Kemenkumham Kembali Bebaskan Napi untuk Cegah Covid-19
Syarat pembebasan napi untuk cegah Covid-19 diperbarui
REPUBLIKA.CO.ID, JAKARTA -- Direktur Jenderal Pemasyarakatan Kementerian Hukum dan Hak Asasi Manusia (Ditjen PAS Kemenkumham) kembali mengasimilasi narapidana (napi). Hal tersebut dilakukan guna mencegah penyebaran Covid-19 di dalam lapas.
"Ditjen PAS terus berusaha mengakomodir seluruh hak Warga Binaan Pemasyarakatan (WBP), terlebih di masa pandemi Covid-19 yang saat ini masih mewabah dan berdampak luas terhadap semua segi kehidupan masyarakat," kata Dirjen PAS Reynhard Silitonga dalam keterangan, Jumat (1/1).
Kebijakan tersebut sesuai dengan Permenkumham Nomor 32 Tahun 2020 tentang Syarat dan Tata Cara Pemberian Asimilasi, Pembebasan Bersyarat, Cuti Menjelang Bebas dan Cuti Bersyarat. Reynhard mengatakan, permenkumham itu merupakan penyempurnaan dari Permenkumham Nomor 10 Tahun 2020 tentang Syarat Pemberian Asimilasi dan Hak Integrasi.
Dia menjelaskan, penyempurnaan dilakukan berkaca dari beberapa peristiwa yang terjadi setelah adanya pengeluaran narapidana dan anak di tengah pandemi. Sehingga apabila dilakukan pengeluaran napi dan anak diharapkan dapat meminimalisir pengulangan pelanggaran dan tidak muncul keresahan di tengah masyarakat.

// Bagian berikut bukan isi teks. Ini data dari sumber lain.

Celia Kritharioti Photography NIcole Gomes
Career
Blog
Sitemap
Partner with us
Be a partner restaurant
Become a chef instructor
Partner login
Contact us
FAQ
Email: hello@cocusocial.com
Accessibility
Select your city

Poin penyempurnaan yakni terkait syarat dan tata cara pemberian asimilasi dan hak integrasi, pembatasan bagi tindak pidana tertentu, mengakomodir pemberian hak terhadap WNA, serta penerbitan Surat Keputusan secara daring yang akan terakomodir dalam Sistem Database Pemasyarakatan.
Asimilasi tidak akan diberikan kepada napi dan anak yang melakukan tindak pidana narkotika, prekursor narkotika dan psikotropika, terorisme, korupsi, kejahatan atas keamanan negara, kejahatan HAM berat dan kejahatan transnasional terorganisasi lainnya.
Asimilasi tidak diberikan kepada napi dengan tindak pidana pembunuhan Pasal 339 dan Pasal 340, pencurian dengan kekerasan Pasal 365, kesusilaan Pasal 285 sampai dengan Pasal 290 KUHP, serta kesusilaan terhadap anak sebagai korban Pasal 81 dan Pasal 82 UU Nomor 35 Tahun 2014 tentang Perubahan atas UU Nomor 23 Tahun 2002 tentang Perlindungan Anak.
Reynhard mengatakan, napi yang melakukan pengulangan tindak pidana yang sebelumnya telah dijatuhi pidana dan berkekuatan hukum tetap serta narapidana kasus narkotika, prekursor narkotika dan psikotropika yang dipidana dengan pidana penjara paling singkat lima tahun juga dipastikan tidak akan mendapatkan asimilasi.
"Ketentuan ini dikecualikan bagi narapidana kasus narkotika, prekursor narkotika dan psikotropika dengan pidana di bawah lima tahun," katanya.
Bagi narapidana yang melakukan pelanggaran terhadap syarat umum maupun syarat khusus untuk memperoleh asimilasi, pembebasan bersyarat (PB) cuti bersyarat (CB) cuti menjelang bebas (CMB) akan dicabut haknya. Kemudian diberikan sanksi sesuai dengan kategori pelanggaran berat serta selama menjalani asimilasi maupun integrasi tidak dihitung menjalani pidana.
Permenkumham Nomor 32 Tahun 2020 ini telah disosialisasikan kepada Lapas/LPKA/Rutan di seluruh Indonesia pada Rabu (30/12) secara daring. Dia berharap, kebijakan ini dapat membantu Lapas/LPKA/Rutan yang juga mengalami overcrowded sehingga tidak menimbulkan penyebaran Covid-19.